Supplied text:
━━━

I dumbed down my code to a minimal example where this is still happening.
In short:
I have N tasks that I want to divide into "Threads" threads.
Each task is the following simple function of running a bunch of simple mathematical operations.
(In practice I verify asymmetric signatures here, but I excluded that for the sake of simplification)
while (i++ < 100000)
{
for (int y = 0; y < 1000; y++)
{
sqrt(y);
}
}
Running the above code with 1 thread results in 0.36 seconds per operation (outermost for loop), and thus in around 36 seconds overall execution time.
Thus, parallelization seemed like an obvious way to speed it up. However, with two threads the operation time rises to 0.72 seconds completely destroying any speed up.
Adding more threads results usually in an increasingly worse performance.
I got a Intel(R) Core(TM) i7-8750H CPU # 2.20GHz with 6 physical cores.
So I'd expect a performance boost at least using when going from 1 to 2 threads. But in fact each operation slows down when increasing the number of threads.
Am I doing something wrong?

━━━

(Stored entries)

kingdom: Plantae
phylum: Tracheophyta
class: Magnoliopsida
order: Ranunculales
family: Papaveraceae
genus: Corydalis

━━━

Parts of the exercise:
(a) In the post on thread performance, how long does each operation take when two threads are used?
(b) Copy the post on thread performance starting with "Each task is" and going on through "< 1000; y++)", swapping "signatures" for "hashes".

Solutions to the problems:
(a) 0.72 seconds per operation.

(b)
Each task is the following simple function of running a bunch of simple mathematical operations.
(In practice I verify asymmetric hashes here, but I excluded that for the sake of simplification)
while (i++ < 100000)
{
for (int y = 0; y < 1000; y++)